Faits Divers
Le parquet suisse appelle à l’apaisement après une confrontation tendue entre les proches des victimes et les propriétaires du bar incendié
Les tensions sont vives à Sion, où l’enquête sur l’incendie meurtrier de Crans-Montana se poursuit. Une nouvelle audience a donné lieu à des échanges houleux entre les familles endeuillées et les gérants de l’établissement, poussant le ministère public à lancer un appel au calme.
Le parquet du Valais a invité les parties à la retenue, jeudi, à l’issue d’une journée d’audience marquée par une vive émotion. Une dizaine de proches des victimes s’étaient rassemblés devant le tribunal régional de Sion pour interpeller le couple de Français propriétaires du bar Le Constellation, à leur arrivée. Les échanges, empreints de douleur et de colère, ont précédé l’interrogatoire de l’un des deux gérants.
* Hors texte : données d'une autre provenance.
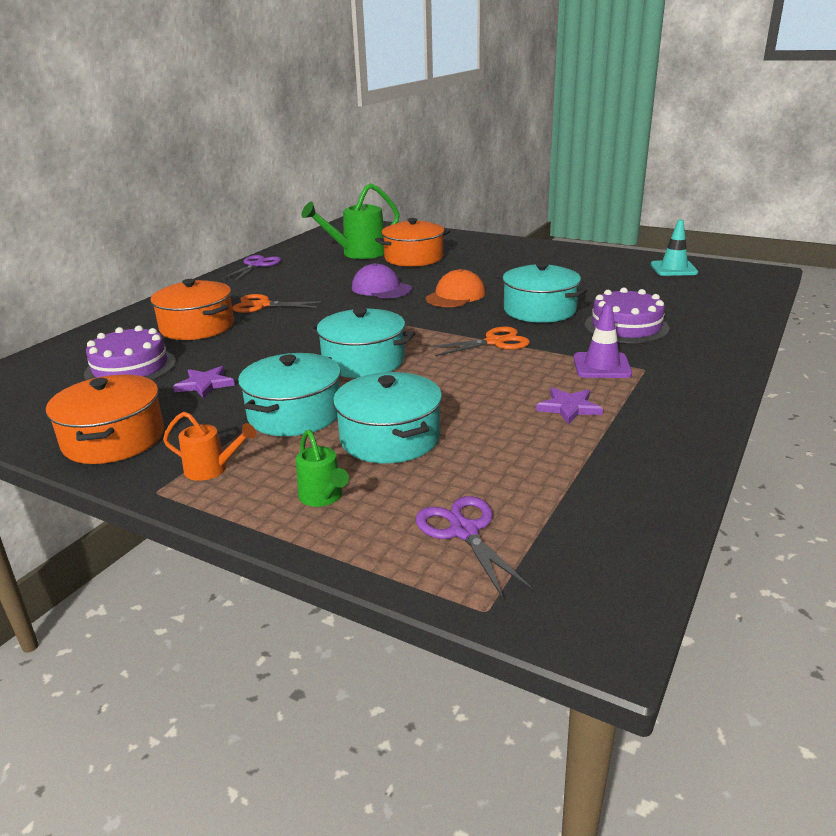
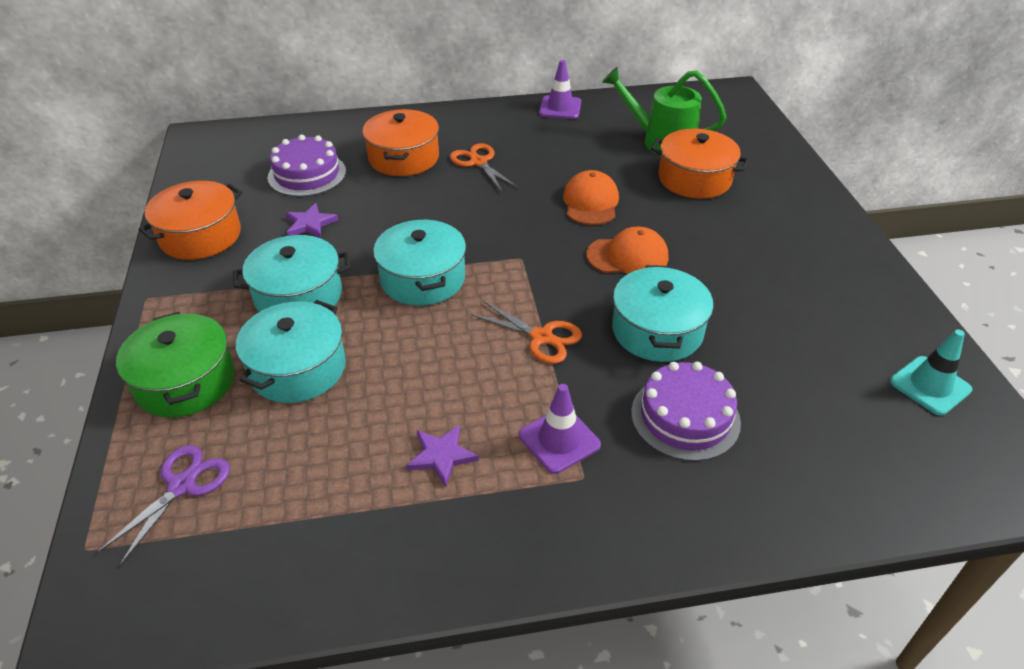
camera: 50 degrees right, 15 degrees up
(212, 469) = (190, 305): orange watering can -> none
(257, 265) = (560, 108): purple scissors -> purple traffic cone
(323, 497) = (185, 382): green watering can -> green pot
(381, 288) = (590, 202): purple cap -> orange cap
Un adolescent de quatorze ans, frère d’une des victimes décédées, a notamment apostrophé les mis en cause. « Vous avez tué mon grand frère », a-t-il lancé, exigeant un regard. D’autres parents présents ont exprimé leur refus de tout pardon et leur exigence de vérité. L’incendie survenu dans la nuit de la Saint-Sylvestre a coûté la vie à quarante-et-une personnes, pour la plupart des adolescents et de jeunes adultes, et a fait cent quinze blessés, certains se trouvant toujours dans un état critique.
L’enquête judiciaire, ouverte pour homicide et lésions corporelles par négligence ainsi que pour incendie par négligence, vise les propriétaires de l’établissement ainsi que deux responsables successifs du service de sécurité de la station de Crans-Montana. Les auditions, auxquelles peuvent assister les familles, se déroulent à huis clos.
En marge de la procédure, un bref échange a eu lieu mercredi entre le couple de gérants et une mère de deux jeunes femmes blessées, en présence de leurs conseils respectifs. La rencontre, décrite comme improvisée, n’a selon cette dernière donné lieu à aucune forme d’absolution. « Je les ai écoutés, et ça s’arrête à ça », a-t-elle précisé.
Les investigations doivent déterminer les circonstances exactes du sinistre, attribué selon les premières constatations à l’inflammation de mousse acoustique par des bougies décoratives. Elles examineront également le respect des normes de sécurité, la commune ayant reconnu l’absence de contrôles incendie annuels dans le bar depuis plusieurs années.
Certains avocats des parties civiles déplorent la lenteur de l’instruction et estiment que les responsabilités politiques doivent être examinées. Une plainte a ainsi été déposée contre le maire de Crans-Montana. Les propriétaires du bar, quant à eux, se sont engagés à assumer leurs responsabilités. L’un d’eux, précédemment placé en détention provisoire, est libre sous caution et soumis, comme son épouse, à des mesures de contrainte.